■ Task goal ■
Transcribe the data that follows precisely, omitting nothing.

■ Record excerpts ■
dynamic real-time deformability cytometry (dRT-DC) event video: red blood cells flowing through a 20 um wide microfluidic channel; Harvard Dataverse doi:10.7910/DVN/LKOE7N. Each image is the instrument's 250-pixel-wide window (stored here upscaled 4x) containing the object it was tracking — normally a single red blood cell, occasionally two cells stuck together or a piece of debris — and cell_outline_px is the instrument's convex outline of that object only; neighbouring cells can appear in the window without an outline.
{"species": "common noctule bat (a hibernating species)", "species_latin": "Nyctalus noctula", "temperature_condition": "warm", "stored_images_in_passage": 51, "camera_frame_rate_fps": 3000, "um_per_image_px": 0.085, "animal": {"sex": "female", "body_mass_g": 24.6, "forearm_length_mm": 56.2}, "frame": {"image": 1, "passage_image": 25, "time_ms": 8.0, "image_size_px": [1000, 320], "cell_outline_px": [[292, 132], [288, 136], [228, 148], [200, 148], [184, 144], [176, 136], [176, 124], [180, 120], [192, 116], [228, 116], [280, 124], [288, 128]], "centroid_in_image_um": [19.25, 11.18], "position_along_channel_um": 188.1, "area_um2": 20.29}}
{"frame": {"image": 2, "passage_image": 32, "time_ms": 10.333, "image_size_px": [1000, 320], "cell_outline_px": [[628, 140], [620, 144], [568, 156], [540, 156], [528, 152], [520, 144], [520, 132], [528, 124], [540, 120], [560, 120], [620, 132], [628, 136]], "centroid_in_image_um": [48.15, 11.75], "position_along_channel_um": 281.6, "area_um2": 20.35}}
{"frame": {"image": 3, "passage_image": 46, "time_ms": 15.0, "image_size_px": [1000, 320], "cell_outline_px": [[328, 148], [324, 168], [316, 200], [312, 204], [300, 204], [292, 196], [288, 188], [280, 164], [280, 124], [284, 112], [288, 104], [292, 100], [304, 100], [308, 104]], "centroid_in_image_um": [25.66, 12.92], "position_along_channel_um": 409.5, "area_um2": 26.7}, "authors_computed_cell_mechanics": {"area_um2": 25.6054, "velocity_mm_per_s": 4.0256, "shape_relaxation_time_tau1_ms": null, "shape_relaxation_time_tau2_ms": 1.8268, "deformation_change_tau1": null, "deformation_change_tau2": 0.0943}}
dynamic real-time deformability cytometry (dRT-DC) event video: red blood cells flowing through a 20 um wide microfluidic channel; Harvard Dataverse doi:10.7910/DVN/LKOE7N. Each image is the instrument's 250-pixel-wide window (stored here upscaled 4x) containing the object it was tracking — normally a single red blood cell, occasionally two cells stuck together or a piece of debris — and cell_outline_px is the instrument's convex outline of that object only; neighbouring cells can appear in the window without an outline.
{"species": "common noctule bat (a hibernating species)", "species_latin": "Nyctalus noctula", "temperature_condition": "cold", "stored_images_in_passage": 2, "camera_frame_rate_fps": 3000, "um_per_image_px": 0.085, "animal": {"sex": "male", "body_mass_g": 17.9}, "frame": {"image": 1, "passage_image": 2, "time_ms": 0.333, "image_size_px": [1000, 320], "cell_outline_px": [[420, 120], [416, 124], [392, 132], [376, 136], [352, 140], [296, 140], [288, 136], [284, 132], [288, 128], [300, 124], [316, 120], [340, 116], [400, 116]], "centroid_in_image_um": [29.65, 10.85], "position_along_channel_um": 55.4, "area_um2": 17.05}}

■ Result ■
dynamic real-time deformability cytometry (dRT-DC) event video: red blood cells flowing through a 20 um wide microfluidic channel; Harvard Dataverse doi:10.7910/DVN/LKOE7N. Each image is the instrument's 250-pixel-wide window (stored here upscaled 4x) containing the object it was tracking — normally a single red blood cell, occasionally two cells stuck together or a piece of debris — and cell_outline_px is the instrument's convex outline of that object only; neighbouring cells can appear in the window without an outline.
{"species": "common noctule bat (a hibernating species)", "species_latin": "Nyctalus noctula", "temperature_condition": "warm", "stored_images_in_passage": 51, "camera_frame_rate_fps": 3000, "um_per_image_px": 0.085, "animal": {"sex": "female", "body_mass_g": 24.6, "forearm_length_mm": 56.2}, "frame": {"image": 1, "passage_image": 25, "time_ms": 8.0, "image_size_px": [1000, 320], "cell_outline_px": [[292, 132], [288, 136], [228, 148], [200, 148], [184, 144], [176, 136], [176, 124], [180, 120], [192, 116], [228, 116], [280, 124], [288, 128]], "centroid_in_image_um": [19.25, 11.18], "position_along_channel_um": 188.1, "area_um2": 20.29}}
{"frame": {"image": 2, "passage_image": 32, "time_ms": 10.333, "image_size_px": [1000, 320], "cell_outline_px": [[628, 140], [620, 144], [568, 156], [540, 156], [528, 152], [520, 144], [520, 132], [528, 124], [540, 120], [560, 120], [620, 132], [628, 136]], "centroid_in_image_um": [48.15, 11.75], "position_along_channel_um": 281.6, "area_um2": 20.35}}
{"frame": {"image": 3, "passage_image": 46, "time_ms": 15.0, "image_size_px": [1000, 320], "cell_outline_px": [[328, 148], [324, 168], [316, 200], [312, 204], [300, 204], [292, 196], [288, 188], [280, 164], [280, 124], [284, 112], [288, 104], [292, 100], [304, 100], [308, 104]], "centroid_in_image_um": [25.66, 12.92], "position_along_channel_um": 409.5, "area_um2": 26.7}, "authors_computed_cell_mechanics": {"area_um2": 25.6054, "velocity_mm_per_s": 4.0256, "shape_relaxation_time_tau1_ms": null, "shape_relaxation_time_tau2_ms": 1.8268, "deformation_change_tau1": null, "deformation_change_tau2": 0.0943}}
dynamic real-time deformability cytometry (dRT-DC) event video: red blood cells flowing through a 20 um wide microfluidic channel; Harvard Dataverse doi:10.7910/DVN/LKOE7N. Each image is the instrument's 250-pixel-wide window (stored here upscaled 4x) containing the object it was tracking — normally a single red blood cell, occasionally two cells stuck together or a piece of debris — and cell_outline_px is the instrument's convex outline of that object only; neighbouring cells can appear in the window without an outline.
{"species": "common noctule bat (a hibernating species)", "species_latin": "Nyctalus noctula", "temperature_condition": "cold", "stored_images_in_passage": 2, "camera_frame_rate_fps": 3000, "um_per_image_px": 0.085, "animal": {"sex": "male", "body_mass_g": 17.9}, "frame": {"image": 1, "passage_image": 2, "time_ms": 0.333, "image_size_px": [1000, 320], "cell_outline_px": [[420, 120], [416, 124], [392, 132], [376, 136], [352, 140], [296, 140], [288, 136], [284, 132], [288, 128], [300, 124], [316, 120], [340, 116], [400, 116]], "centroid_in_image_um": [29.65, 10.85], "position_along_channel_um": 55.4, "area_um2": 17.05}}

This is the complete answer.